Large attachments and memory pressure

Challenge: Processing large attachments can spike memory and slow request threads.

Solution: Stream downloads in chunks, write directly to object storage, and pass a reference to async workers for analysis. Set per-attachment and total size limits, then fail fast with a clear error that the user can understand.

Delivery reliability and backpressure

Challenge: Traffic bursts or downstream outages lead to retries and duplicate work.

Solution: Implement exponential backoff for webhooks, use idempotent keys, and scale workers horizontally. For polling, track cursor positions or acknowledged IDs. Emit metrics for queue depth, oldest event age, and end-to-end latency.

Conclusion

Inbound email processing gives your SaaS a low-friction capture channel that users already understand. By mapping addresses to tenants, validating senders, normalizing content, and storing both raw and parsed data, you get reliable ingestion without mail server maintenance. MailParse turns these building blocks into straightforward APIs so your team can focus on product logic instead of SMTP and MIME edge cases.

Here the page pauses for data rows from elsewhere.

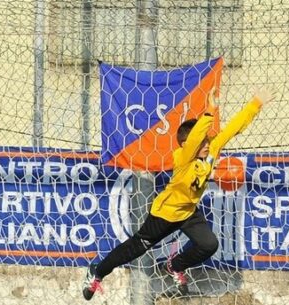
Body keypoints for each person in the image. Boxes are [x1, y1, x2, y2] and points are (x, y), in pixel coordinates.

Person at [82, 88, 274, 300]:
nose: (207, 145)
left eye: (207, 142)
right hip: (166, 213)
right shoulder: (183, 158)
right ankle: (97, 272)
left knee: (209, 245)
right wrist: (210, 110)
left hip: (188, 212)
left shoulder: (211, 150)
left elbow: (232, 129)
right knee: (135, 248)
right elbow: (195, 140)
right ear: (187, 144)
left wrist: (255, 103)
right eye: (202, 142)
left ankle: (174, 266)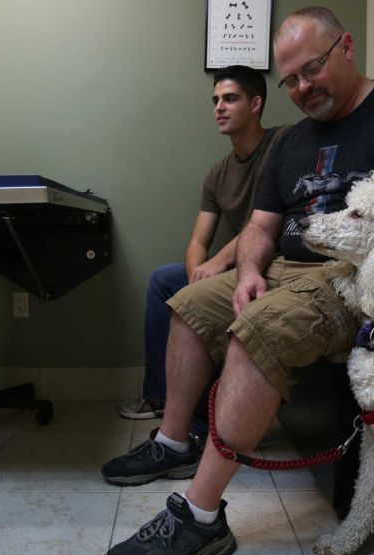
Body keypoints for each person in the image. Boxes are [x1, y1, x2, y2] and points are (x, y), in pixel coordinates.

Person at [104, 6, 374, 555]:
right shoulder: (289, 142)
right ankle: (172, 441)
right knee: (187, 303)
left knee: (257, 330)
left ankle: (202, 516)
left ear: (347, 48)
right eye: (290, 80)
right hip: (284, 266)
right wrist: (252, 270)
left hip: (355, 280)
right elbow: (259, 227)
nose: (302, 88)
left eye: (312, 69)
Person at [106, 67, 285, 484]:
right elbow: (196, 243)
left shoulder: (282, 145)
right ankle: (161, 399)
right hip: (232, 266)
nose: (219, 107)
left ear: (256, 104)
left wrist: (220, 264)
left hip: (270, 261)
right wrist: (195, 278)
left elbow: (262, 225)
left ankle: (195, 428)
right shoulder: (218, 173)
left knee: (200, 286)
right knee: (164, 281)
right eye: (216, 101)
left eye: (231, 99)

Start with a dedicated subdomain, a simple router, and an authenticated webhook. Add attachment streaming, reply threading, and monitoring as you grow. With these foundations, inbound email becomes a dependable part of your platform's data pipeline.

FAQ

How do I choose an ingestion subdomain and set it up?

Pick a dedicated subdomain like in.example.com. Create MX records that point to your provider, and avoid mixing with marketing or transactional sending domains. Using a separate subdomain lets you enforce different policies, rotate keys safely, and monitor isolated analytics.

What is the best way to verify webhook authenticity?

Use an HMAC signature header that includes the raw request body and a shared secret. Recompute the digest server side, compare with a constant-time function, and reject if mismatched or stale. Pair this with TLS, short-lived secrets, and IP allowlisting if possible.

How can I prevent infinite loops with auto-responders?

Ignore or rate limit messages with Auto-Submitted or X-Autoreply headers, and never send replies to the ingestion address. Use a unique reply-to subdomain for outbound threads and validate that inbound replies match expected patterns.

What limits should I set for attachments?

Establish clear per-attachment and total size caps, for example 10 MB per file and 25 MB total. Stream to object storage, scan asynchronously, and block executable or high-risk types. Provide user feedback on rejected attachments and suggest alternatives like secure uploads.

Do I need to run my own mail server to implement this?

No. An API-first inbound service handles SMTP, parsing, and delivery to your app. You configure DNS, define webhooks or polling, and implement routing logic. MailParse covers the heavy lifting so you do not have to operate mail infrastructure.